Composite image of danah bella

Credit: Marshall Clarke

Peabody's danah bella charts a new course for dance education

As founding chair of the Peabody Institute's new BFA Dance program, danah bella wants to disrupt. Art, she says, can and should startle and disorient you now and again. In the program's first major spring concert, bella and a grad student co-conspirator mischievously planted student performers in the audience pre-show. As people filled the auditorium with the lights still on, the students jumped out of their seats to dance, gyrate, and sing. The shenanigans didn't stop there. Between acts, program artist-in-residence jhon r. stronks sauntered on stage in different character getups—including a glittery gold gown, headdress, heels, and sunglasses—to improvise some dance moves of his own and belt out a tune. It was part performance and part ploy to buy time for the performers changing costumes off-stage. "I remember looking out at the crowd, and people had this 'Did we just see that?' look on their faces. They probably wondered, Is this all part of the show?" says bella, grinning as she relives the moment.

§ Material shown:

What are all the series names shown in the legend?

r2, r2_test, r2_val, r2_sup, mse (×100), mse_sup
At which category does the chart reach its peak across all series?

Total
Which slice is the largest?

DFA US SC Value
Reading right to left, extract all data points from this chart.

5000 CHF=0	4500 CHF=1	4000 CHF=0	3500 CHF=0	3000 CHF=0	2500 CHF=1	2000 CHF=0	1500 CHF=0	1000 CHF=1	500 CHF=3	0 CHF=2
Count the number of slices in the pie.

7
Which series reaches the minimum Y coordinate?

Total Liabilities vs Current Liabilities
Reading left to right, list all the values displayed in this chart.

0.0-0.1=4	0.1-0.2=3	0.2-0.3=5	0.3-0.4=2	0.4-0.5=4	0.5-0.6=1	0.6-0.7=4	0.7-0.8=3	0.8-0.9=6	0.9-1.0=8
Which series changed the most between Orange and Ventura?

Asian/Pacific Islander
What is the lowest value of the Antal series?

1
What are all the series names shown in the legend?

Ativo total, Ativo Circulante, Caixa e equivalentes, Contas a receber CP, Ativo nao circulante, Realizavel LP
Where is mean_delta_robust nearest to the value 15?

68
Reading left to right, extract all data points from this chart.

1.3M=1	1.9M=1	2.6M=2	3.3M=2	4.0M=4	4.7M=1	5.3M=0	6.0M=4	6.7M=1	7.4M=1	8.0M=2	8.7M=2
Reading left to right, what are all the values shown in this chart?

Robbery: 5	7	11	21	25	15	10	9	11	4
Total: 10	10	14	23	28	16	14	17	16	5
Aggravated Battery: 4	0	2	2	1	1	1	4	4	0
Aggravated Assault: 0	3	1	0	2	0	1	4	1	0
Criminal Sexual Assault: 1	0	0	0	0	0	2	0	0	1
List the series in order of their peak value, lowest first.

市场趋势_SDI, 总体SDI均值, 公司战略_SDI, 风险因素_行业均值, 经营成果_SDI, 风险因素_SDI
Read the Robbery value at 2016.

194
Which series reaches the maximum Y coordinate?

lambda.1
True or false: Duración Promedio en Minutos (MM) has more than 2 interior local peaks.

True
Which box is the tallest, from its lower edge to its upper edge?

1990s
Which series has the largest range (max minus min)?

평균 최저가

§ Work request: Set down the whole article about danah bella word for word, from its opening line to its final sentence.

§ Solution below:
Composite image of danah bella

Credit: Marshall Clarke

Peabody's danah bella charts a new course for dance education

As founding chair of the Peabody Institute's new BFA Dance program, danah bella wants to disrupt. Art, she says, can and should startle and disorient you now and again. In the program's first major spring concert, bella and a grad student co-conspirator mischievously planted student performers in the audience pre-show. As people filled the auditorium with the lights still on, the students jumped out of their seats to dance, gyrate, and sing. The shenanigans didn't stop there. Between acts, program artist-in-residence jhon r. stronks sauntered on stage in different character getups—including a glittery gold gown, headdress, heels, and sunglasses—to improvise some dance moves of his own and belt out a tune. It was part performance and part ploy to buy time for the performers changing costumes off-stage. "I remember looking out at the crowd, and people had this 'Did we just see that?' look on their faces. They probably wondered, Is this all part of the show?" says bella, grinning as she relives the moment.